Emmanuel Macron n’a pas abordé la question de l’intelligence artificielle à la légère lors de ce G7, son ton était assez ferme lorsqu’il a abordé les nombreux enjeux du secteur. Son obsession première demeure celle de parvenir à mieux encadrer ces technologies afin que leur usage ne soit pas complètement détourné à des fins négatives, dangereuses voir même criminelles. L’une des craintes majeures est que les technologies d’intelligence artificielle soient aux mains de régimes autoritaires ou de groupes à même de menacer directement notre cybersécurité.

Dans sa réflexion et la stratégie qu’il esquisse, Emmanuel Macron plaide pour une coopération plus étroite entre les démocraties sur ce sujet. L’idée qu’un repli sur soi en fermant ses frontières numériques puisse être une réponse valable ne fait pas partie de son plan. Ici, la référence à ce que Washington a fait il y a quelques jours de cela avec la coupure des derniers modèles d’Anthropic est à peine voilée.

Emmanuel Macron donne jusqu’au mois de septembre pour boucler les standards communs européens de l’IA

Pour le chef de l’État français, ce qu’il s’est passé aux Etats-Unis avec l’affaire Anthropic est symptomatique de ce qu’il ne souhaite pas, c’est-à-dire une réponse strictement nationale. A partir de là, voici comment il formule sa contre-proposition&nbsp: « Ce qu’on va construire dans les prochains mois, est en quelque sorte une plateforme de discussions et de coopération entre quelques démocraties face au risque de l’intelligence artificielle (…) pour définir ensemble des standards communs ». Pour l’heure, pas beaucoup plus de précisions sur le contenu même de cette plateforme mais une chose est tout de même actée, et pas des moindres, le mois de septembre comme échéance pour boucler ces fameux standards communs. L’été s’annonce studieux.

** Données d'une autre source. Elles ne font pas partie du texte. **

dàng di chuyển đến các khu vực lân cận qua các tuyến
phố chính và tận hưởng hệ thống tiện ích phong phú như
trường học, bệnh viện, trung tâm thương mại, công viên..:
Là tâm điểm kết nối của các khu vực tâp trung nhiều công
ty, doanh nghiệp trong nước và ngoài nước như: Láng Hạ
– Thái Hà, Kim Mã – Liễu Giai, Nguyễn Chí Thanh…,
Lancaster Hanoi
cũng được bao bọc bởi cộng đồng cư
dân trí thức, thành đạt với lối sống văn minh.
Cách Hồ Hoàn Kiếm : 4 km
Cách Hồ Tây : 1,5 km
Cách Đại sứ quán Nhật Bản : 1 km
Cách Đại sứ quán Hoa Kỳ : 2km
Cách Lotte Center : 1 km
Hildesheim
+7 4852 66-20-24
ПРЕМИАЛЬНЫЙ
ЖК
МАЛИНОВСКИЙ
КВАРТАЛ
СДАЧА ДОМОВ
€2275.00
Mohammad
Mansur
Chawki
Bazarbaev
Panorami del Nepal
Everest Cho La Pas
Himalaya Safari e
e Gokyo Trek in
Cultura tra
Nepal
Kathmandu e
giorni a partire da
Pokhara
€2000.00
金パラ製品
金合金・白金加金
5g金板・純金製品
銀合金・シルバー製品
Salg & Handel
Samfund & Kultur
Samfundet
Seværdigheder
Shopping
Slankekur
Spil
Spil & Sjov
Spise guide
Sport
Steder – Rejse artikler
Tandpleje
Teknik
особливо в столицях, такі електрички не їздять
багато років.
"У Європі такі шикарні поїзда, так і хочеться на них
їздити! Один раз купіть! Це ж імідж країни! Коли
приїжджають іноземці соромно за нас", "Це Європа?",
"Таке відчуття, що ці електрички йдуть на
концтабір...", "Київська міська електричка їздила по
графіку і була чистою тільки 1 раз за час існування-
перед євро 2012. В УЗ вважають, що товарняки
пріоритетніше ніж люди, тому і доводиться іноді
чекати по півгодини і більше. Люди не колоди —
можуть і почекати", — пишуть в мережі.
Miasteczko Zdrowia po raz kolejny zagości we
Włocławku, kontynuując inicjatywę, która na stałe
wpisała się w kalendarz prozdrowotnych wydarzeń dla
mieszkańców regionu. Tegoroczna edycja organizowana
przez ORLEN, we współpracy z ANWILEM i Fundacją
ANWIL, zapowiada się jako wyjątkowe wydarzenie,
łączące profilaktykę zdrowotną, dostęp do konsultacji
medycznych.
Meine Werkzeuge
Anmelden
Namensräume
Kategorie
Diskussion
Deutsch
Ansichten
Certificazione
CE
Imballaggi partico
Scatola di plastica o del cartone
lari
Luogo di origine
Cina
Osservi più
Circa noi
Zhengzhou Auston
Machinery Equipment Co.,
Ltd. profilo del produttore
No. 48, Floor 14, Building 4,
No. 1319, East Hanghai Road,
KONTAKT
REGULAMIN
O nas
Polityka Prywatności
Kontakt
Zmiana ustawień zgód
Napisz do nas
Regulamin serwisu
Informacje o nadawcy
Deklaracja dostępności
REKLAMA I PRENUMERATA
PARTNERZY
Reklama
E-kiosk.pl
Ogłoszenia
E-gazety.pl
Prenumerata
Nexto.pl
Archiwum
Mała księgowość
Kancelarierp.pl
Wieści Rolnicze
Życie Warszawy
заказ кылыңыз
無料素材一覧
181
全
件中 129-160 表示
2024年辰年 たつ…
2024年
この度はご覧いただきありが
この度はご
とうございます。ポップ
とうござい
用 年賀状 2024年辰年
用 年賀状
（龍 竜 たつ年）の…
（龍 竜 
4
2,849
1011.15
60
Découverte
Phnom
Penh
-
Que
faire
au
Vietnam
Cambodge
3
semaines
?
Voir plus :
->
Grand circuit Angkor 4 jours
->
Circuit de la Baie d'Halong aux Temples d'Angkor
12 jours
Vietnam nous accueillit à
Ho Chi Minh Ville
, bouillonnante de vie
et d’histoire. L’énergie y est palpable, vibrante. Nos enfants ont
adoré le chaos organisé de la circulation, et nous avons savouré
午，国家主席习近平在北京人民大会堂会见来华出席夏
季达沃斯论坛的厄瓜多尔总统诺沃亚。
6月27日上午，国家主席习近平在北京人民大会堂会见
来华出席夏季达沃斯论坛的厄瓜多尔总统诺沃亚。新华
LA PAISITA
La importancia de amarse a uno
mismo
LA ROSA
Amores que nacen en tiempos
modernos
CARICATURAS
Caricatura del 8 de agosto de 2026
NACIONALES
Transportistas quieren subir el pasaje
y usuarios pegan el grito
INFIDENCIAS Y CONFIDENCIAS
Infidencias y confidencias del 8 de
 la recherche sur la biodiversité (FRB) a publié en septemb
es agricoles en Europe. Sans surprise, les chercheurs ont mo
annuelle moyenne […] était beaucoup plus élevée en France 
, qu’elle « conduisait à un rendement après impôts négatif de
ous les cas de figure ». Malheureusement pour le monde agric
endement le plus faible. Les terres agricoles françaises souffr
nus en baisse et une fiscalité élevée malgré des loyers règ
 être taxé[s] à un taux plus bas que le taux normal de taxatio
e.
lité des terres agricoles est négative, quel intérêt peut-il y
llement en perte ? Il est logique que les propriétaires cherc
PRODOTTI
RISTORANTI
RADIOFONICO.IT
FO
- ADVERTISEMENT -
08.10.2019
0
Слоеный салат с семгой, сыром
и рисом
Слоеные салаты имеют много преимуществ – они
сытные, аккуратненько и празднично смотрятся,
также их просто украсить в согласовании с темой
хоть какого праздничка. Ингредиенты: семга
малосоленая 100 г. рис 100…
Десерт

Mistral AI, le fer de lance français

Dans le monde de l’intelligence artificielle, la France montre de longue date qu’elle ne veut pas jouer les spectateurs mais être un acteur qui compte. Pour cela, elle compte toujours et plus que jamais sur Mistral AI. Grâce à elle, Paris veut continuer de peser dans le monde des “modèles frontières” trusté par les américains et les chinois. Il y a quelques semaines de cela, Mistral AI dévoilait 22 mesures pour réveiller l’Europe avant qu’il ne soit trop tard. Un document qui n’est sans doute pas passé inaperçu à l’occasion de la préparation de ce G7.

La question essentielle qui reste sans réponse

Il y a encore au moins une question essentielle qui n’a pas été tranchée&nbsp: qui est en capacité de décider qu’un modèle demeure dangereux et selon quels critères&nbsp? Le récent épisode Anthropic l’a mis sur le devant de la scène, un gouvernement peut, sur simple décision, couper l’accès à un outil de manière univoque en quelques heures sans aucune explication (ou très peu). Pour qu’à l’avenir les démocraties soient en capacité de se prémunir de ce type de décisions brutales, il est indispensable de se mettre rapidement autour de la table et de s’accorder sur des règles et ce avant la prochaine crise qui peut survenir à tout moment.

Le RDV est fixé à septembre. C’est court du point de vue calendrier mais long dans le monde de l’IA qui connaîtra sans doute d’autres soubresauts d’ici là. Avec quelles conséquences&nbsp? Cela reste à voir.